Mitigation strategies like closing schools and businesses were put in place to slow the spread of a virus for which there is no vaccine. Social distancing is the best tool in the public health toolbox for how to slow the virus’ spread and prevent as many virus-related deaths as possible.

But many elected officials, including Iowa Gov. Kim Reynolds, have noted such extreme mitigation strategies are not without their own residual effects. Unemployment numbers are breaking records and the economy is hurting. And there are concerns that domestic violence, substance abuse and mental illness could rise while people are being asked to stay at home for extended periods of time.

As businesses in states like Iowa begin to reopen, those businesses and the individuals who begin to congregate in public become even more responsible for protecting the public health.
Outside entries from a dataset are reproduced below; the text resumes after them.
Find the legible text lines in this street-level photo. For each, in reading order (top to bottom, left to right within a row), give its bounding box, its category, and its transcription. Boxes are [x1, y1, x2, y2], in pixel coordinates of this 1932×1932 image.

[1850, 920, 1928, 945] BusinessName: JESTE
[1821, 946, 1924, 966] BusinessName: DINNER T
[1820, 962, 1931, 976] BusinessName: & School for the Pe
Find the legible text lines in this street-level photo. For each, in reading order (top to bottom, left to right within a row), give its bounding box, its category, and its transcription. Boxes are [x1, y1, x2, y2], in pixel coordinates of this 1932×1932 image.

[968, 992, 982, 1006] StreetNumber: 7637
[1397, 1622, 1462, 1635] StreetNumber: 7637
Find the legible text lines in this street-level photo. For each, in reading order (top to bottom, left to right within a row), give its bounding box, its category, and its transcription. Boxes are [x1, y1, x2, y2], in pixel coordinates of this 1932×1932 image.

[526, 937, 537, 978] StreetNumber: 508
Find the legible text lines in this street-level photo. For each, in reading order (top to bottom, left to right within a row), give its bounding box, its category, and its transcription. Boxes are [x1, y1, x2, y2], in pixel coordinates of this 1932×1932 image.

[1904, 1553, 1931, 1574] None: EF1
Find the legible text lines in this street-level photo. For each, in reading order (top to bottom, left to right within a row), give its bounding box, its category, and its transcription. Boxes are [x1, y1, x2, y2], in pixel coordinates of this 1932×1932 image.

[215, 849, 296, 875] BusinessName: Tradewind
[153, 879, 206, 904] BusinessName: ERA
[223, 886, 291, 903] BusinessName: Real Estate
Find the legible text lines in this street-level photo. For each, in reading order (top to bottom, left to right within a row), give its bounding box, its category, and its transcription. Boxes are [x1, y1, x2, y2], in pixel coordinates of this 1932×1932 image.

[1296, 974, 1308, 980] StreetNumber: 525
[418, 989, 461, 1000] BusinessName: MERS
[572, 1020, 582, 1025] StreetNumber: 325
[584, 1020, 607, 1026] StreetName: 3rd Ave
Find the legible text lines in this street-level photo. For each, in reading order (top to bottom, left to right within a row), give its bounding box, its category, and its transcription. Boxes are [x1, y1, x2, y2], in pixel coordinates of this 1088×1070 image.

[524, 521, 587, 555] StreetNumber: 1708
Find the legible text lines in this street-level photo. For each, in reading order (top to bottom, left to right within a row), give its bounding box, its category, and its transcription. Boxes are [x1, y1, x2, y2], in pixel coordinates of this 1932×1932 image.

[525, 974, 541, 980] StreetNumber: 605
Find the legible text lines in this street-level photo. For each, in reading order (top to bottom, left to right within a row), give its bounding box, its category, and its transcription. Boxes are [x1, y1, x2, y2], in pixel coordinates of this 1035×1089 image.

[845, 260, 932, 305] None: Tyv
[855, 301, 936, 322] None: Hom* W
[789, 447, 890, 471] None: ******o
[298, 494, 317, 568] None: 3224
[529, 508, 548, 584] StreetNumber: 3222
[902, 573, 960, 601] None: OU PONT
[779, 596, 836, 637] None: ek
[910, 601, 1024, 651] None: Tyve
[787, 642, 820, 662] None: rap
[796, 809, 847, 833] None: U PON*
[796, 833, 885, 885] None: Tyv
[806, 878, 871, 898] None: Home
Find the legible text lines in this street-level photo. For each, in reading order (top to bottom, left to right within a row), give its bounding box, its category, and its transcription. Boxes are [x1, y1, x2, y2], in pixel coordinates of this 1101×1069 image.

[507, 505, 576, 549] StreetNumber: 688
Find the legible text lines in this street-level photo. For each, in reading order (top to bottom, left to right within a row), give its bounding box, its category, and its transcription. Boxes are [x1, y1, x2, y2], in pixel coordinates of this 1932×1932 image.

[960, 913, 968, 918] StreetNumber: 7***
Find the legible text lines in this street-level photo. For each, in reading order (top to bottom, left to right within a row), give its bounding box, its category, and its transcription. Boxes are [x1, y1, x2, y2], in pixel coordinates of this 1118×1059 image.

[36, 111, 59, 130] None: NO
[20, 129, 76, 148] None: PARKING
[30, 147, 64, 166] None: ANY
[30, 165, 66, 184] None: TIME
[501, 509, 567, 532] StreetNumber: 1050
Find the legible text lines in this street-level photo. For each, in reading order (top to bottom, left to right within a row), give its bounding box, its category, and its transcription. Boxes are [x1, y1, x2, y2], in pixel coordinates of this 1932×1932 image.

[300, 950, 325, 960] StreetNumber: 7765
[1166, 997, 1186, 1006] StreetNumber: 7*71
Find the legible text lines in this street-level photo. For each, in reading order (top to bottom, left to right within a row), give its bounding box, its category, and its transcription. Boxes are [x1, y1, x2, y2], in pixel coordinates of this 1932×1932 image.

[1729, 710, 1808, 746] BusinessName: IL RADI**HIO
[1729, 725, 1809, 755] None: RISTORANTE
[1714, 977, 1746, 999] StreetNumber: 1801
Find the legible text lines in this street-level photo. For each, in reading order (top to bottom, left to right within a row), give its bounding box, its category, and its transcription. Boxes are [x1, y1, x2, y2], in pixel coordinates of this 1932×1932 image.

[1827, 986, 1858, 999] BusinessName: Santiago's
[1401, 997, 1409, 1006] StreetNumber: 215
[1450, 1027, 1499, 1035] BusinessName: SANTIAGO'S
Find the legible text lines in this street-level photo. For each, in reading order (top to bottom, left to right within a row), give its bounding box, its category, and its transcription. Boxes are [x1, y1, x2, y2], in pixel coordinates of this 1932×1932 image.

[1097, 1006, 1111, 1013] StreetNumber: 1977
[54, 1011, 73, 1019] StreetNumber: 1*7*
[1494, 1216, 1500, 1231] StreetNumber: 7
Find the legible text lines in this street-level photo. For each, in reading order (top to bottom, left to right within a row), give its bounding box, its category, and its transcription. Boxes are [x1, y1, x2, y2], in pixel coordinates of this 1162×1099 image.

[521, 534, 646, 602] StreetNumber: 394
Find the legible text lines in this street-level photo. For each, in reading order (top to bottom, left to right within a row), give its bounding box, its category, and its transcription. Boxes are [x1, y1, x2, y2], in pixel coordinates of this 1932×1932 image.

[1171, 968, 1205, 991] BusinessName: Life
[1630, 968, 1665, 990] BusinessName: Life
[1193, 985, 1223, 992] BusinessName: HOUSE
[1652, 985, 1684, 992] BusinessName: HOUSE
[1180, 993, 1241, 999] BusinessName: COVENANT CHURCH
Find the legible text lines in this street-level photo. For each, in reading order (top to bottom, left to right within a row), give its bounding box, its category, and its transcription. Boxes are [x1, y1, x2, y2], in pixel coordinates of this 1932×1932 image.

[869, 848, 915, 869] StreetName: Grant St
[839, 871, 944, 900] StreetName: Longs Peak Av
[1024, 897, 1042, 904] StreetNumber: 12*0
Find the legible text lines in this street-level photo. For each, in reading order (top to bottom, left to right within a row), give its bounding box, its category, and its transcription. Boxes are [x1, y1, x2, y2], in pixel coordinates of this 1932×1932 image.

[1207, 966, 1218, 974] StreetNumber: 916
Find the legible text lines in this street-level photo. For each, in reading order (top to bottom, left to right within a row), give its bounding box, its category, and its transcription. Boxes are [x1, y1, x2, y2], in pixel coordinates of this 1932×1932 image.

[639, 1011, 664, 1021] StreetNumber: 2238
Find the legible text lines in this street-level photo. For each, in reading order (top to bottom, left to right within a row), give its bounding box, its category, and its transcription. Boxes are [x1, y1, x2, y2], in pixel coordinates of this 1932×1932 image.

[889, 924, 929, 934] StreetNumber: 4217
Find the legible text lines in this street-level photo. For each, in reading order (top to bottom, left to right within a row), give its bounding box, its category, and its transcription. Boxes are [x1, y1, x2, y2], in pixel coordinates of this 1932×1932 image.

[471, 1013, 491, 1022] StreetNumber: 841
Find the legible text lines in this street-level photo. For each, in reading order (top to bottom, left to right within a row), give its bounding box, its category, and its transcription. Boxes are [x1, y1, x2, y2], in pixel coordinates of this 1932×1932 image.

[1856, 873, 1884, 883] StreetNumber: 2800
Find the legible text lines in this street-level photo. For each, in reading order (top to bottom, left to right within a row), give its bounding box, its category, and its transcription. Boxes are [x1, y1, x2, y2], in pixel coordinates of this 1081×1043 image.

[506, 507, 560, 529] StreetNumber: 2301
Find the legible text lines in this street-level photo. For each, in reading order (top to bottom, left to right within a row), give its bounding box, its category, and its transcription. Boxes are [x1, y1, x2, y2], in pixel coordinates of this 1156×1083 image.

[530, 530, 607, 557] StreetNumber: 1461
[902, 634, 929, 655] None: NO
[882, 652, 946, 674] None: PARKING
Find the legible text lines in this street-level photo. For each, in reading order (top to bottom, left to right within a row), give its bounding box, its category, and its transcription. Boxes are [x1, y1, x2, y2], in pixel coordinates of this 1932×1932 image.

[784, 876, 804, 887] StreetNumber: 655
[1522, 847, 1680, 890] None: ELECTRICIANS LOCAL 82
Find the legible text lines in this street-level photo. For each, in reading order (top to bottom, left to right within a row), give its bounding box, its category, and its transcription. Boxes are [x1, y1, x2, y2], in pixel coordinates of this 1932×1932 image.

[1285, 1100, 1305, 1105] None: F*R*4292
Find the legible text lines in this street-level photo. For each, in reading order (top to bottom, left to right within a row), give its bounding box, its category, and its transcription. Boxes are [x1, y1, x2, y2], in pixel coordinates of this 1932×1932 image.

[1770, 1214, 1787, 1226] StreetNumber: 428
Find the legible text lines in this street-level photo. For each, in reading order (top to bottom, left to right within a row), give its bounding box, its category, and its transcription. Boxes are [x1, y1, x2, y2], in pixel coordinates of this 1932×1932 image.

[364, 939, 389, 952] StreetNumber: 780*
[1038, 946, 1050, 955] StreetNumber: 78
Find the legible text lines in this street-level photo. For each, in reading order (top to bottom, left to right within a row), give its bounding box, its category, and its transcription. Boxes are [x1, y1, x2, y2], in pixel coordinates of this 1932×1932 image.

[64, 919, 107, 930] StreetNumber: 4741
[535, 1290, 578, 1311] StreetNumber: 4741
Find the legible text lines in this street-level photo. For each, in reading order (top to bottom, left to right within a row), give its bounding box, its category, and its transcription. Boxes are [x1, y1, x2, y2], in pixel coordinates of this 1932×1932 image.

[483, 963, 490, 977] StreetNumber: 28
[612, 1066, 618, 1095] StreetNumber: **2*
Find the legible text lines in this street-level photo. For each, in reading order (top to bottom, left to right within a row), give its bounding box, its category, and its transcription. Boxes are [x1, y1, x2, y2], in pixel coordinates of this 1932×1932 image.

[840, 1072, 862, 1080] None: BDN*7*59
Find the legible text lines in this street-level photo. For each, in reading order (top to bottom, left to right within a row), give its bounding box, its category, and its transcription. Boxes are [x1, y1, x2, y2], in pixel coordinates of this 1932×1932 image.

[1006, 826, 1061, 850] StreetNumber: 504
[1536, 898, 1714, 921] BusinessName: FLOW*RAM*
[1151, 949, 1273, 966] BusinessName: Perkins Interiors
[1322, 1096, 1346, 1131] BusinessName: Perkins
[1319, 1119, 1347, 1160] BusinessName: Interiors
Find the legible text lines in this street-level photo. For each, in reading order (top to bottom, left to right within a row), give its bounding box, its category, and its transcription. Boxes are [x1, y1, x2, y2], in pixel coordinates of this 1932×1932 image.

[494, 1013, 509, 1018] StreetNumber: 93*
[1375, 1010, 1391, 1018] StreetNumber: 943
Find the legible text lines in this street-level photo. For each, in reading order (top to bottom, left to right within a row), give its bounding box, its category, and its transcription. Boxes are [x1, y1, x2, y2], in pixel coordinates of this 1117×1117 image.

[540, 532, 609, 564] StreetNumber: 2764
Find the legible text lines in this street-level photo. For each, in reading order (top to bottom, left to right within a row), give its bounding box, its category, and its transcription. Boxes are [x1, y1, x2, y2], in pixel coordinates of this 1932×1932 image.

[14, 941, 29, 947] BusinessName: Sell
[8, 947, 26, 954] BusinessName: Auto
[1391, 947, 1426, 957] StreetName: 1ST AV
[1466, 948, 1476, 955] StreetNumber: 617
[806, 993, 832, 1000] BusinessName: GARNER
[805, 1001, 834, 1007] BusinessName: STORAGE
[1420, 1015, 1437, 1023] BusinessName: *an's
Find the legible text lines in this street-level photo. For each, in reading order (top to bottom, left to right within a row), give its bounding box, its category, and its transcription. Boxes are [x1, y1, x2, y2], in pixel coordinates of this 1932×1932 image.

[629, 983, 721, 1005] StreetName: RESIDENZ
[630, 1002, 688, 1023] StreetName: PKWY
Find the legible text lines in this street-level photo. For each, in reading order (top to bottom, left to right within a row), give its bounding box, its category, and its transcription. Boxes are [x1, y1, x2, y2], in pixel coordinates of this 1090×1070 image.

The goal and the hope in places where businesses are reopening is that individuals will continue to practice safe social distancing while going to restaurants, salons and retail stores. That way the economy can begin to recover and the virus’ spread can be managed.

What happened in Wisconsin shows how that strategy can go wrong.

Reynolds has consistently said she has faith in Iowans and Iowa businesses, that she believes they will continue to do the right thing. She urges all Iowans and businesses to continue practicing safe social distancing and says, from what she has observed, they have.

And to be clear, what happened in Wisconsin does not necessarily portend what will happen in Iowa. The biggest issue in Wisconsin was once the state Supreme Court struck down the governor’s orders, there was no statewide backup plan. So there suddenly were no statewide mitigation orders in place. A few city and county governments have since put orders in place.

In Iowa, even as businesses are allowed to reopen, social distancing measures are being required. And bars remain closed in Iowa, except for those that serve food.

So there is not currently a threat that Iowans are going to suddenly rush out to the bars and cram into packed, close quarters.

But the events of the past week in Wisconsin show why good and clear public policy is critically important during a global pandemic. And why smart public behavior is just as critical while more and more restrictions continue to be relaxed.

It also shows the tightrope elected officials are walking, and what can happen if there is no safety net underneath.